• WORK TO COMPLETE
1. In the page on solving the duplicates problem by divide and conquer, what should has_dups return when every element of the array is distinct?
2. List each step of the divide-and-conquer approach laid out in the page on the duplicates problem.
3. Carry on the page about solving the duplicates problem by divide and conquer, starting after its final line.

• EXTRACT PROVIDED
Solving the duplicates problem via divide and conquer.

Recall the has_dups problem: given an array, determine if there are any duplicates in the array and return true if there are and false otherwise (in which case all elements are distinct).

On the next page is a divide-and-conquer approach to the problem.

The idea is simple:

Recursively determine if the left half has any duplicates

Recursively determine if the right half has any duplicates

If neither half has duplicates, there may still be a duplicate -- one copy on the left and one on the right.

determine if this is the case by looping through the candidate pairs (one from left; one from right).

Your Job:

(A) Write a recurrence relation for the runtime of this algorithm. Explain each component of the recurrence relation.

(B) Use the recursion tree method (as we did with MergeSort) to derive a tight (big-Theta) bound on the worst-case runtime of the algorithm.

• RECORDS

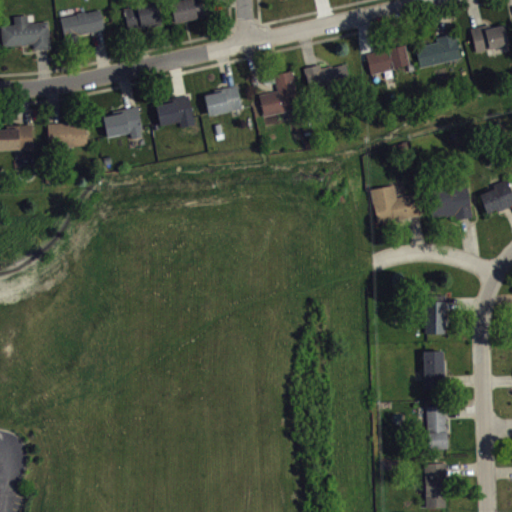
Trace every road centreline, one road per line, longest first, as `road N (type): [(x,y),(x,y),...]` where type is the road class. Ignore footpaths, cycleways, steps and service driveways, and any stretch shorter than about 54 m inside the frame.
road 1 (residential): [(0,87),(130,69),(422,0)]
road 2 (residential): [(487,511),(480,328),(492,271),(511,249)]
road 3 (residential): [(375,263),(421,252),(492,271)]
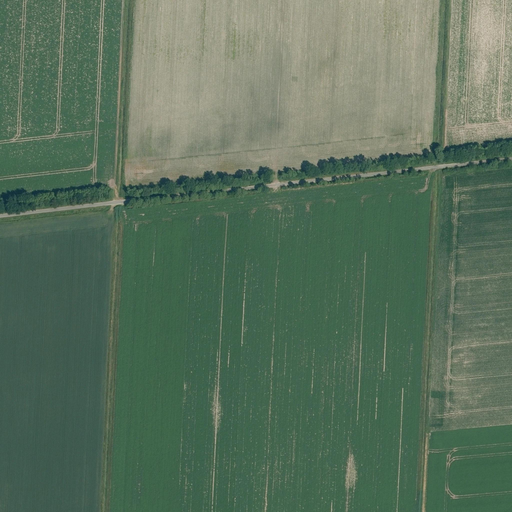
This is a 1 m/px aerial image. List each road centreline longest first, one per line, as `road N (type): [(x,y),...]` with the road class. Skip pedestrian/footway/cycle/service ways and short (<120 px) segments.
road 1 (unclassified): [(0,216),(263,184)]
road 2 (unclassified): [(511,157),(263,184)]
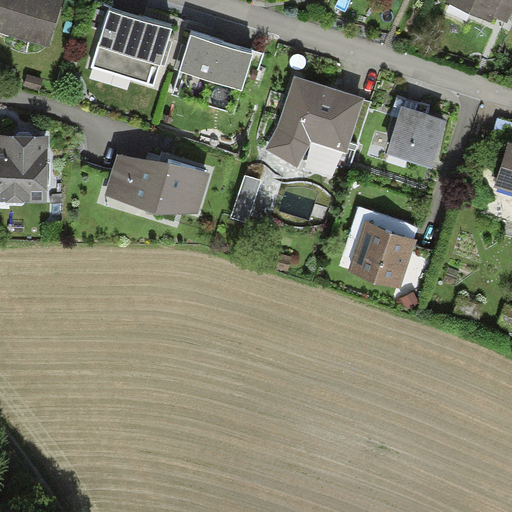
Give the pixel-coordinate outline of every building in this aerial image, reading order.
[(58,0),(0,0),(0,23),(47,38),(58,0)] [(174,16),(124,0),(110,0),(92,57),(154,77),(174,16)] [(511,0),(455,0),(492,16),(494,11),(507,16),(511,4),(511,0)] [(255,43),(192,24),(173,88),(236,107),(255,43)] [(296,160),(312,137),(347,148),(364,92),(296,71),(280,121),(267,141),(296,160)] [(450,112),(401,96),(385,143),(434,160),(450,112)] [(5,151),(0,151),(0,196),(48,197),(47,130),(5,130),(5,151)] [(511,145),(507,144),(492,187),(511,194),(511,145)] [(170,148),(118,145),(105,189),(156,204),(197,205),(210,164),(170,148)] [(246,174),(234,218),(249,222),(262,179),(246,174)] [(418,229),(367,210),(348,261),(399,280),(418,229)]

• EXERCISE ANSWERS
1. It returns false.

2.
- Recursively determine if the left half has any duplicates.
- Recursively determine if the right half has any duplicates.
- If neither half has duplicates, there may still be a duplicate, with one copy on the left and one on the right.
- Determine if this is the case by looping through the candidate pairs, one from the left and one from the right.

3.
(C) Discuss: how does this approach compare with the simple approach you know from Homework 1?

// subarray a[lo...hi]. N

bool _has_dups(int a[], int lo, int hi) {

int i, j, m;

bool ldups, rdups;

if(hi <= lo) return false; // zero or one element: no dups!

m = (lo + hi)/2;

ldups = _has_dups(a, lo, m);

rdups = _has_dups(a, m+1, hi);

if(ldups || rdups)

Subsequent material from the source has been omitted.